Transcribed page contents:
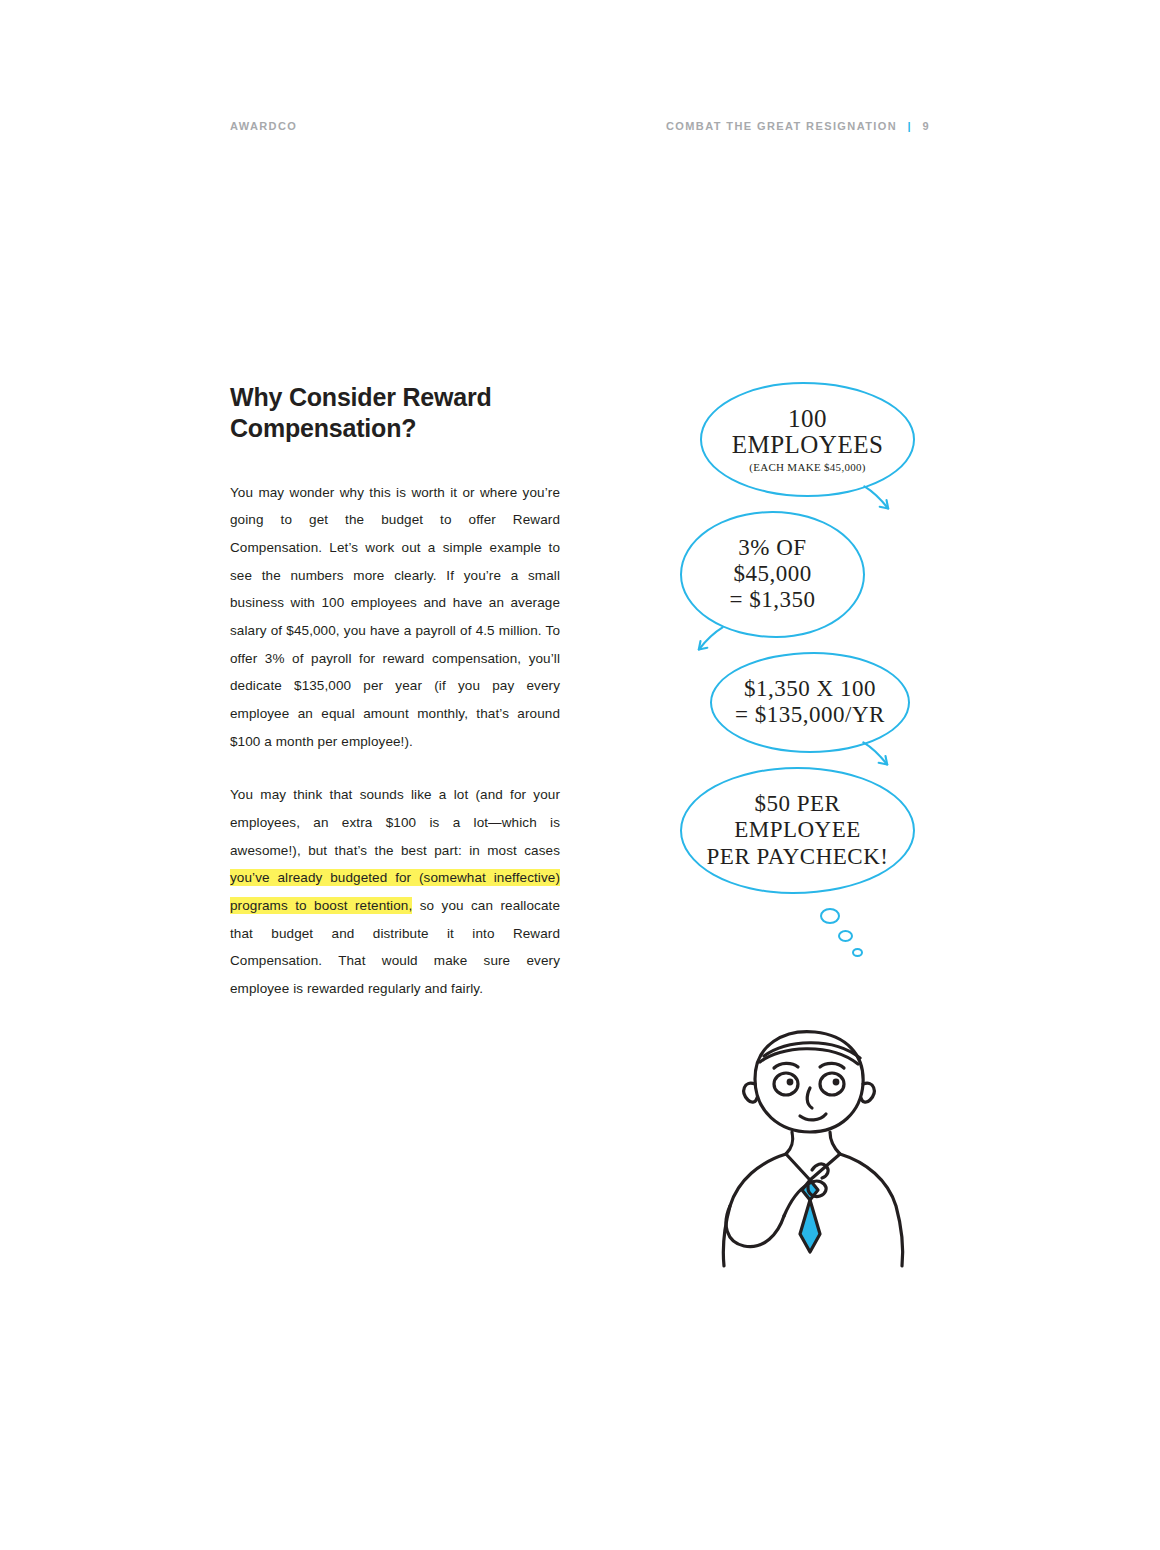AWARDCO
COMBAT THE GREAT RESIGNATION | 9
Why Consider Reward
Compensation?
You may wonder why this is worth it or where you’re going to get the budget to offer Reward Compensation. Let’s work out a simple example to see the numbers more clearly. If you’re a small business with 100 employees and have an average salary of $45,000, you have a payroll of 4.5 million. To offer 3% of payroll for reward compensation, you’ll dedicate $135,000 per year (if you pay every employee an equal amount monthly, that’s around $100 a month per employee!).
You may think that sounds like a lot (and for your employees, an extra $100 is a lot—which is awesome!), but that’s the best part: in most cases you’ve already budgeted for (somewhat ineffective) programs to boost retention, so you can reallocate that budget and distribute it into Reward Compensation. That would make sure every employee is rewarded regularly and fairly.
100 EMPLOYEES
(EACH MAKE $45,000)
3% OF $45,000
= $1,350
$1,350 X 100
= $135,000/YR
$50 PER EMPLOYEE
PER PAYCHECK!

■ Problem to solve
The reply should hold only the lines from the first line of the records above through the line containing "You may wonder", copied exactly and without pictures.

■ Answer to the exercise
AWARDCO
COMBAT THE GREAT RESIGNATION | 9
Why Consider Reward
Compensation?
You may wonder why this is worth it or where you’re going to get the budget to offer Reward Compensation. Let’s work out a simple example to see the numbers more clearly. If you’re a small business with 100 employees and have an average salary of $45,000, you have a payroll of 4.5 million. To offer 3% of payroll for reward compensation, you’ll dedicate $135,000 per year (if you pay every employee an equal amount monthly, that’s around $100 a month per employee!).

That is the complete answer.